Aim: To evaluate the radiopotentiation of enzalutamide in human prostate cancer cells.
Background: While radiotherapy is the first line of treatment for prostate cancer, androgen blockade therapies are demonstrating significant survival benefit as monotherapies. As androgen blockade can cause cell death by apoptosis, it is likely that androgen blockade will potentiate the cytotoxic activities of radiotherapy.
Materials and methods: Here, we tested the potential synergistic effects of these two treatments over two human metastatic prostate cancer cells by real-time cell analysis (RTCA), androgen-sensitive LNCaP cells (Lymph Node Carcinoma of the Prostate) and androgen-independent PC-3. Both cell lines were highly resistant to high doses of radiotherapy.
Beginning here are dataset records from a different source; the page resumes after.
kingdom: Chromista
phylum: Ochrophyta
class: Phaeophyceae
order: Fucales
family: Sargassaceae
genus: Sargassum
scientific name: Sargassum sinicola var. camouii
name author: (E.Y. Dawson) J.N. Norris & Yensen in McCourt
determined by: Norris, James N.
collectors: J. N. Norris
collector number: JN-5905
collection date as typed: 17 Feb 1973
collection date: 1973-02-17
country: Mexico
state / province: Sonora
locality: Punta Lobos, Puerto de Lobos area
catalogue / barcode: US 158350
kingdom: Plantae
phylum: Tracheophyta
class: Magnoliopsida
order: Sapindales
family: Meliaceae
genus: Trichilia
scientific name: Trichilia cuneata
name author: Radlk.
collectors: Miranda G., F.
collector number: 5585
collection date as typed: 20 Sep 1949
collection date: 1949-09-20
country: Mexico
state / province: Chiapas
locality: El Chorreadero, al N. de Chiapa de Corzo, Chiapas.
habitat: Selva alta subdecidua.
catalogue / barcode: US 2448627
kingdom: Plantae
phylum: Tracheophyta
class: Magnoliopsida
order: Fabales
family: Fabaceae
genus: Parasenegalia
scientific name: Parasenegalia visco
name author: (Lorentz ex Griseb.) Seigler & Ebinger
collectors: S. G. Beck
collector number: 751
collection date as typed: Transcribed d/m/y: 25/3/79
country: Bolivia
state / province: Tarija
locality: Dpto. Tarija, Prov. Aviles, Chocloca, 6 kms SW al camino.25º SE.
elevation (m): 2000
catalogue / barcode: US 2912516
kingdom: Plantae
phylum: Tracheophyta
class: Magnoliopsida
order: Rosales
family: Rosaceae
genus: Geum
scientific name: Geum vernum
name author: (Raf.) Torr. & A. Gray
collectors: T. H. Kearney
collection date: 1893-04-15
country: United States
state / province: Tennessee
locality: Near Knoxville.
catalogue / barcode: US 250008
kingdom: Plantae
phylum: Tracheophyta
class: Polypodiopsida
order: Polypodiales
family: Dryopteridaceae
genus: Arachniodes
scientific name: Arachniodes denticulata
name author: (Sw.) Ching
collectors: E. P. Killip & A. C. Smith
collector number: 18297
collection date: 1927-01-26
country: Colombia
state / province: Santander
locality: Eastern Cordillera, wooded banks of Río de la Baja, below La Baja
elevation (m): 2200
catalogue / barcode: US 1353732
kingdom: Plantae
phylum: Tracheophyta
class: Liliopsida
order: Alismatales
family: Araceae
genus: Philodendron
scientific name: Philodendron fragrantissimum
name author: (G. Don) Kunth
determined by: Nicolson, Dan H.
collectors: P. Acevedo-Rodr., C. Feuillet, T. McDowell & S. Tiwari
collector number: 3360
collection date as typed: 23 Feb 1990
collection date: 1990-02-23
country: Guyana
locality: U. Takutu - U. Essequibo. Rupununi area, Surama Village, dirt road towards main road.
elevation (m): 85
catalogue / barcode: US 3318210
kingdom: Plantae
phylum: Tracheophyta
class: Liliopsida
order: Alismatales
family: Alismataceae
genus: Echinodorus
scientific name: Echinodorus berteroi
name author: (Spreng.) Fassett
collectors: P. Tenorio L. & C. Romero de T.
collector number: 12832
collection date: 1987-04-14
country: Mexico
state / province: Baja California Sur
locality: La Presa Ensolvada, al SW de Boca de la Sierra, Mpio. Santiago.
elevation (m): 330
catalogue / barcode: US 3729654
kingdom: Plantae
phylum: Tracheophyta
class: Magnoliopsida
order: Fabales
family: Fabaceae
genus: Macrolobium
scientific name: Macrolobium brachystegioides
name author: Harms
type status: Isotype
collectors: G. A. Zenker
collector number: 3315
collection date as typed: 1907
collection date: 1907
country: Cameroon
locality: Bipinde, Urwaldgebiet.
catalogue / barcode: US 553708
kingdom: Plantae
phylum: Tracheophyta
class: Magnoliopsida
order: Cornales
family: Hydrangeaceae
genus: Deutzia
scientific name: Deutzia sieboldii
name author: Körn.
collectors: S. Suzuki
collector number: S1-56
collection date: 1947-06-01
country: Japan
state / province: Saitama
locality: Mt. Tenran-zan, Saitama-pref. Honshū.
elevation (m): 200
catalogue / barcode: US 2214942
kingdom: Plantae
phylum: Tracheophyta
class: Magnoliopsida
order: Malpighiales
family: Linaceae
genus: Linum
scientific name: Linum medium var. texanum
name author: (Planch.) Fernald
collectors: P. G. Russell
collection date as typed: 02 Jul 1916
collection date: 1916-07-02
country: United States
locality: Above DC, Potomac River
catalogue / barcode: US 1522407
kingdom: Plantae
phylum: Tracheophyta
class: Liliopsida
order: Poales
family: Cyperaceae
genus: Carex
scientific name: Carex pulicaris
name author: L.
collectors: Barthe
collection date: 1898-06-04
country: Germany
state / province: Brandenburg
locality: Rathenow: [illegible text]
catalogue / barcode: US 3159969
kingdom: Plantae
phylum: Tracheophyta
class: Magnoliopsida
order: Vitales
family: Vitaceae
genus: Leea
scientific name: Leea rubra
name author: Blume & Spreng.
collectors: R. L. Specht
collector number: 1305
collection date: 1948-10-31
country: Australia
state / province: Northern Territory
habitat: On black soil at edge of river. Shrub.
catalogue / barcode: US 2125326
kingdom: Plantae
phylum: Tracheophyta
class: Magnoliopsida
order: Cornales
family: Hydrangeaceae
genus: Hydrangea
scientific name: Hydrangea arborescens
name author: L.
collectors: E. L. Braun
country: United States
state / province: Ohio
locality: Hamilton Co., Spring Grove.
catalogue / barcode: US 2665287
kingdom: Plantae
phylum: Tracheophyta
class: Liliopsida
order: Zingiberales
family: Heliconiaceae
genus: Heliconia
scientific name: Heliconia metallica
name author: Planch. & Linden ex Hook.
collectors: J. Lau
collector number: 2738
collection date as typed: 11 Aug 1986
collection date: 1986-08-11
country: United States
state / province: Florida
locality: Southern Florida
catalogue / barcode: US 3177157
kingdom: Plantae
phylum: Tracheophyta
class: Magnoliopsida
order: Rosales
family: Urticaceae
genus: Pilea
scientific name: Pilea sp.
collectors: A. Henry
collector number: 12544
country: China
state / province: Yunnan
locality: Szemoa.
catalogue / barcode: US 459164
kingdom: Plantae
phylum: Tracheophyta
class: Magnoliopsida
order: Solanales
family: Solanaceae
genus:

Results: A pre-treatment of LNCaP cells with IC50 concentrations of enzalutamide significantly sensitized them to radiotherapy through enhanced apoptosis. In contrast, enzalutamide resistant PC-3 cells were not sensitized to radiotherapy by androgen blockade.
Conclusions: These results provide evidence that the enzalutamide/radiotherapy combination could maximize therapeutic responses in patients with enzalutamide-sensitive prostate cancer.
Keywords: Androgen blockade; Apoptosis; Enzalutamide; Prostate cancer; Radiotherapy.